Ricardo Córdova (Arequipa, 1961), since he began his early artistic career with an exhibition in the atrium of the church of Yanahuara in 1973, has won everything that could be won in competitions, with a predilection for watercolour. His talent has certainly not been limited to expressing himself in this technique, and it is very likely that his production in oils and acrylics is more important in quantity and no less valuable in quality. In this exhibition, in any case, the excellence of his art is displayed in watercolour, that discipline of light, emptiness and immediacy.

What is the factor that best defines his talents as an artist? Perhaps the sense of composition; that wise way of arranging volumes and perspectives, even of the most banal or basic materials – a calamine shed, a ruin, an extensive quarry – to create the impression of harmony that dominates the horizon and gives the sensation that any other element is superfluous in the painting. From there to abstraction, there is only one-step, that sneakily crosses from time to time profiling its ashlars of lava and water against the sky.

Through Ricardo Córdova, the Centro Cultural Inca Garcilaso pays homage to the artists and artisans who built and rebuilt Arequipa throughout almost half a millennium, using ashlar for the walls, eye for the geometry and spirit as an amalgam.

 


Ricardo Córdova Farfán
(Arequipa, 1961)

He began his painting studies at the age of 12, with Julio César Morales, who was also the master of the watercolourist Vinatea Reinoso. A year later, at the early age of thirteen, he made his first individual sample. At the same time he studied ceramics, graduating from the Centro de Capacitación Artesanal Mixto de Arequipa in 1976.

In 1983, he entered the new Escuela de Artes at the Universidad Nacional de San Agustín de Arequipa, with teachers such as Miguel Espinoza and Ramiro Pareja. He obtain the Master of Arts (2003) and a doctorate in Philosophy from the Universidad Nacional de San Agustín (2008).

In addition to his work as an artist, from a very young age he has taught in different institutions. He entered as an assistant professor at the Escuela de Artes de la Universidad Nacional de San Agustín, (School of Arts of the National University of San Agustín) in 1991, where he currently serves as a senior lecturer and postgraduate professor.

He has made about 30 individual and several collective exhibitions, which have taken his work to Colombia, Chile, Ecuador, Germany, the United States, France and China.
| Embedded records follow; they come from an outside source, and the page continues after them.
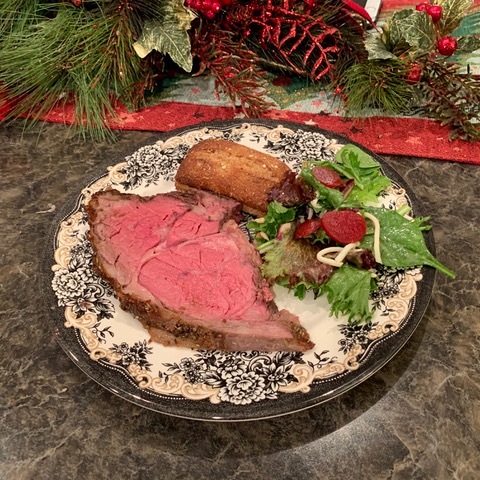
You are a GUI agent. You are given a task and a screenshot of the screen. Output one action in this format:
    pyautogui.click(x=<x>, y=<y>)
    Task: Click on the glass plate
    
    Given the screenshot: What is the action you would take?
    pyautogui.click(x=109, y=393)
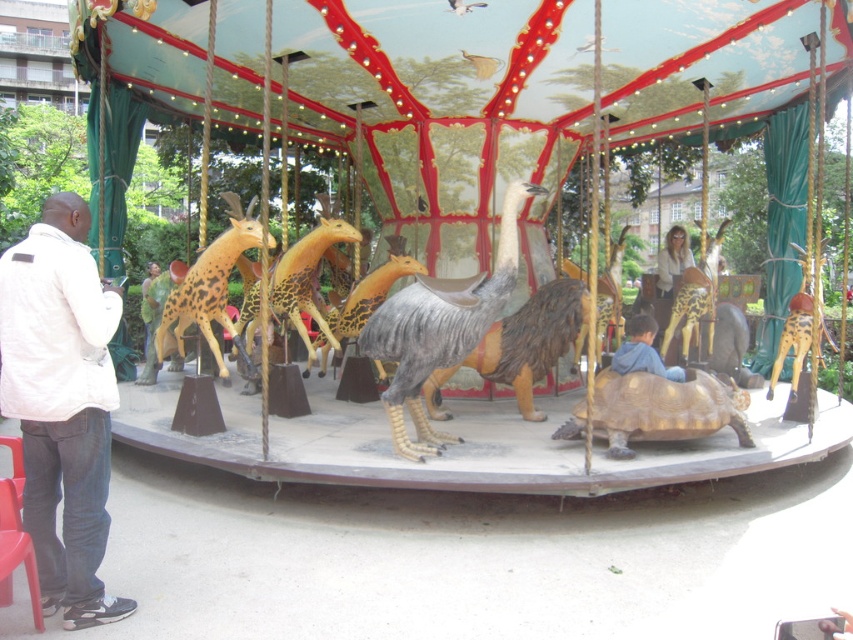
You are standing at the center of the carousel and looking towards the direction of the greenery in the background. There are two points marked on the carousel floor at coordinates point (659, 259) and point (142, 317). Which point is closer to you?

Point (659, 259) is in front of point (142, 317), so it is closer to you.

You are a parent trying to choose a seat for your child on the carousel. You see the brown textured tortoise at center and the golden metallic tortoise at center. Which tortoise would you choose if you want a bigger seat?

The golden metallic tortoise at center is larger in size compared to the brown textured tortoise at center, so it would provide a bigger seat for the child.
Since 1980, his work has earned several awards for painting, such as the Michell, in oil and watercolour; the prizes of the Peruvian-North American Institute, in watercolour; John Constable, of the Peruvian-British, Young Artists, among others. He has participated in numerous biennials and art fairs such as PARC- MAC Lima (2013 and 2014); Arteaméricas – The Latin American Art Fair, La Galería, Miami (from 2006 to 2010) and Shanghai Art Fair, Latin American Pavillion (LAP), China (2008).

Date

From 22 October 2020 to 7 February 2021.